In the U.S., the first trains started rolling in the 1830s. This became the literal and figurative engine of the economy in the 19th century. By 1870 alone, there was nearly 50,000 miles of track in operation, and that figure would eventually hit 250,000 miles by 1930.
But like retail space, thinking about railroads in purely nominal terms -- miles of track in operation -- isn’t so helpful given population growth. But using census data, it’s possible to create a measure like retail floor space per capita: feet of railroad lines per capita. This conveys how many linear feet of rail line was in operation per person at any given point in time.
After crunching some numbers, we can find something like looks rather familiar. In 1840, there was a mere .85 linear feet of track per capital in the U.S., but a decade later, the figure stood at 1.95 feet, more than doubling yet again by 1860, when it hit 4.75. By 1890, it reached 13.71 feet and then leveled off, though it went marginally higher by 1910, reaching 13.76 feet per capita.
Much like the overbuilt retail sector today, many of these lines couldn’t turn a steady profit because the market was completely saturated. Then came Ford Motor Company, which soon began churning out massive quantities of affordable automobiles. Not surprisingly, the arrival of the automobile neatly coincides with the precipitous decline of the railroad.
While the total mileage of railroad hit a nominal high in 1930, the per capita mileage was already in free fall at this time, as cars become commonplace. It was already down to 9.75 by 1940, dropping still further to 5.36 by 1970. The following decade was especially damaging, with the bankruptcy of the Pennsylvania Railroad, and it continued to decline, dropping to 1.64 linear feet per capita by 2010. It has more or less remained at that level since that time.
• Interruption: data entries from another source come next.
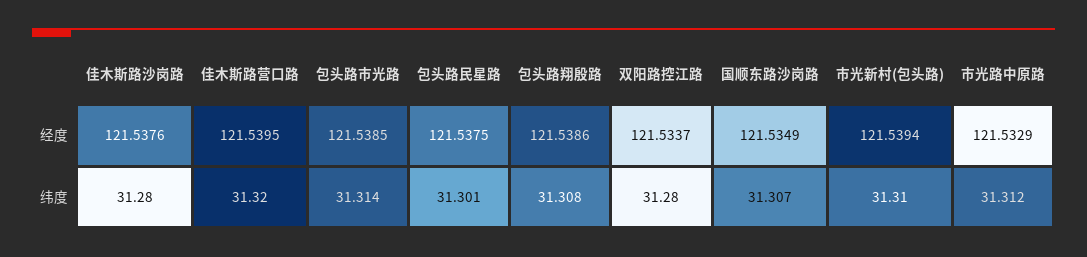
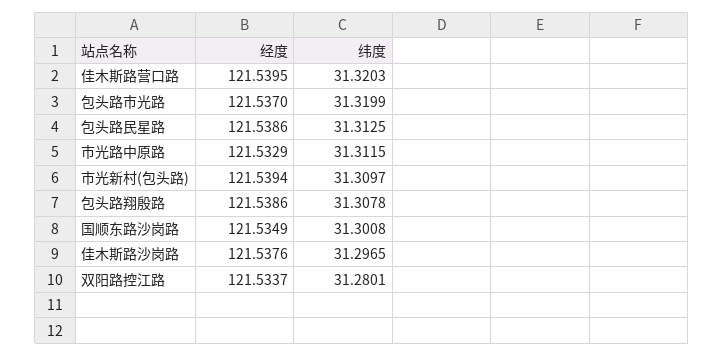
  {
    "佳木斯路沙岗路": {
      "经度": 121.5376,
-     "纬度": 31.28
+     "纬度": 31.2965
    },
    "佳木斯路营口路": {
      "经度": 121.5395,
      "纬度": 31.3203
    },
    "包头路市光路": {
-     "经度": 121.5385,
+     "经度": 121.537,
-     "纬度": 31.314
+     "纬度": 31.3199
    },
    "包头路民星路": {
-     "经度": 121.5375,
+     "经度": 121.5386,
-     "纬度": 31.301
+     "纬度": 31.3125
    },
    "包头路翔殷路": {
      "经度": 121.5386,
      "纬度": 31.3078
    },
    "双阳路控江路": {
      "经度": 121.5337,
      "纬度": 31.2801
    },
    "国顺东路沙岗路": {
      "经度": 121.5349,
-     "纬度": 31.307
+     "纬度": 31.3008
    },
    "市光新村(包头路)": {
      "经度": 121.5394,
      "纬度": 31.3097
    },
    "市光路中原路": {
      "经度": 121.5329,
      "纬度": 31.3115
    }
  }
And that is the likely fate of conventional retail. Like the railroad, there’s an extraordinarily surfeit of retail space built with little consideration of what the market will actually sustain; recent declines in the retail revenue per square foot in brick-and-mortar stores suggests that things are getting worse, fast. And like the railroad, there’s a new way of doing business on the block, except that instead of changing how we move people and goods, online retailing promises a new way of delivering them to the end consumer.
If the per capita retail footprint declined as much as the railroads did, it would fall all the way down to 2.82 square feet per capita. That’s a lot of empty malls and defunct big box stores, but retail won’t disappear any more than the railroads have gone extinct.
In fact, in 2014, the inflation-adjusted revenue that railroads earn per mile of track is 2.7 times what it was a century ago. More startling still, the so-called “ton miles” of freight carried on the nation’s railroads (a ton mile is one ton of freight carried one mile) has tripled since 1960, even as the total size of the operational railroad system has declined dramatically.
That points to the likely future of conventional retail: a drastic reduction in the per capita footprint, with the remaining stores capable of earning far more money per square foot. It’s not the brightest of futures. But it’s also not the end of the world.
This column does not necessarily reflect the opinion of the editorial board or Bloomberg LP and its owners.
Stephen Mihm, an associate professor of history at the University of Georgia, is a contributor to Bloomberg View.